Short Strangle for NIFTY

#1
Hello Everyone,

I am gonna try this with small amount to see how it works. And people, any advice is welcome.

Most of the out-of-the money options expire worthless. Same goes for NIFTY. So what if I short a Strangle just before expiry.

For example, say NIFTY is trading at 5800 one week before expiry. So it's highly unlikely that NIFTY will go above 6300 or come down 5300. So if I short call option at strike 6300 and put at strike 5300. Most probably they will expire worthless giving profit for the entire premium.

Lets see.
 

rkkarnani

Well-Known Member
#2
Hello Everyone,

I am gonna try this with small amount to see how it works. And people, any advice is welcome.

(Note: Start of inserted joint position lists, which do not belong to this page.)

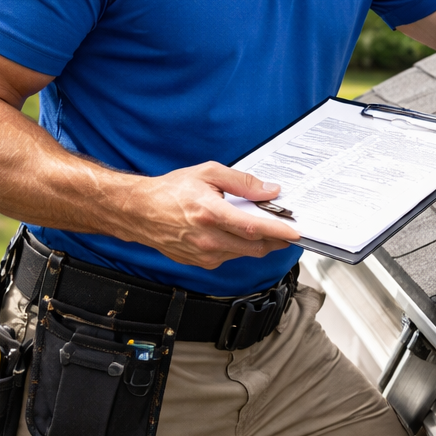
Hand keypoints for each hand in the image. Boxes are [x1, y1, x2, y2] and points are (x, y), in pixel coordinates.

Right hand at [125, 163, 300, 268]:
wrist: (139, 211)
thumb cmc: (170, 191)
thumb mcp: (208, 173)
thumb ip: (242, 182)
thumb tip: (269, 190)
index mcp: (210, 213)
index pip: (253, 228)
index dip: (278, 232)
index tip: (296, 233)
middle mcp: (207, 239)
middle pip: (255, 247)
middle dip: (276, 240)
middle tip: (287, 230)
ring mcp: (203, 254)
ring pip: (244, 254)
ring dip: (258, 244)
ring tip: (262, 227)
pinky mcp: (200, 262)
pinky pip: (229, 257)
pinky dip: (239, 247)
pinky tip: (236, 233)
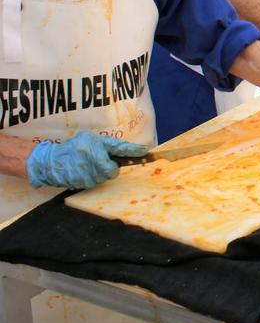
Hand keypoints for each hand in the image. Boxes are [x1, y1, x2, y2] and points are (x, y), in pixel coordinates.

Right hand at [26, 131, 148, 188]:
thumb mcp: (89, 139)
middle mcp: (91, 156)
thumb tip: (128, 152)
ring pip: (103, 178)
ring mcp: (85, 171)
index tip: (146, 152)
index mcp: (95, 143)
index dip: (133, 151)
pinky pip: (93, 184)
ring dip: (99, 174)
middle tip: (101, 164)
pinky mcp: (79, 182)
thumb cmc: (73, 147)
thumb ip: (107, 145)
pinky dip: (90, 179)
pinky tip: (81, 173)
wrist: (50, 161)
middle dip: (110, 169)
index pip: (119, 147)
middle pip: (112, 171)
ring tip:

Most of the out-of-the money options expire worthless. Same goes for NIFTY. So what if I short a Strangle just before expiry.

For example, say NIFTY is trading at 5800 one week before expiry. So it's highly unlikely that NIFTY will go above 6300 or come down 5300. So if I short call option at strike 6300 and put at strike 5300. Most probably they will expire worthless giving profit for the entire premium.

Lets see.
On 23rd June, a week before Expiry on 30th June 2011 Nifty closed around 5300, so as per your strategy we Sell 5800 CE and 4800 PE!! Just see what premium you would get!!! Consider Brokerage and Other charges...!!! Rates are for 23rd June 2011.
The Gross amount received by you would be 0.90 and 1.00 = 2.00 !!! Reduce it by the expenses...!!!

Code:
INSTR.	SYMBOL	EXPIRY_DT	STRKE	OP._TYP	OPEN	HIGH	LOW	CLOSE	SETTLE_PR	CONTRACTS	VAL_INLAKH	OPEN_INT	CHG_IN_OI	TIMESTAMP
Code:
OPTIDX	NIFTY	30-Jun-11	5800	CE	1	1	0.7	0.9	0.9	27641	80170.29	5076450	-45700	23-Jun-11
Code:
OPTIDX	NIFTY	30-Jun-11	4800	PE	2.1	2.1	0.95	1.1	1.1	9758	23425.15	1327200	-59250	23-Jun-11
 
#3
Its just an example. But you get the idea.

Here we have two factors working for us.

1) NIFTY does not move much.
2) NIFTY moves but stays with in the limit specified in call and put.

Guys please use OTM limit according to your perception about NIFTY and comfort level.

Now the probability of this trade can be greatly improved if

1) NIFTY has already moved a good deal.
2) NIFTY is in a channel. Upon break out, you might close the appropriate option or put a stop. Some people might opt for longing straddle or strangle, but with shorting we have the time factor on our side.
 

rkkarnani

Well-Known Member
#4
We may have time factor on our side but no TIME VALUE to encash!!! Maybe a nearer strike price may work better.... if we can have a look in Nifty what has been the moves in last one week before closure say in last few years and decide which nearest strike is most likely to end worthless!! For 10% away Strikes the returns are not good enough to trade...just my $0.02
 
#5
Hello Everyone,

I am gonna try this with small amount to see how it works. And people, any advice is welcome.

Most of the out-of-the money options expire worthless. Same goes for NIFTY. So what if I short a Strangle just before expiry.

For example, say NIFTY is trading at 5800 one week before expiry. So it's highly unlikely that NIFTY will go above 6300 or come down 5300. So if I short call option at strike 6300 and put at strike 5300. Most probably they will expire worthless giving profit for the entire premium.

Lets see.
Please see the following thread on the Traderji, that has used the strategy similar to what you're suggesting (selling one far-out-of-money call option and selling also one far-out-of-money put on Nifty); see different posts in that thread since the later posts in that thread use that strategy more.

http://www.traderji.com/options/36103-picking-up-nickels-front-steamroller.html

However, the above strategy appears to have failed in September, 2010, when Nifty moved about 600 points from August expiry to September expiry. Probable reason for this failure is explained in my post in the above thread (see following link):

http://www.traderji.com/options/36103-picking-up-nickels-front-steamroller-28.html#post567858

This strategy won't work for a long term. You'll collect 10-20 points in each month for 6-7 months, and then in month when Nifty suddenly makes a move of 500-600 points, you'll lose 200+ points.

Instead, have the courage to use short straddle just out of the money or at the money, where the options values are big and the chances of success will be much greater, more so when the market is likely to trade sideways. Of course, plan properly and cautiously since it can be risky sometimes when big market movements take place. Do dry testing and backtesting on the strategy.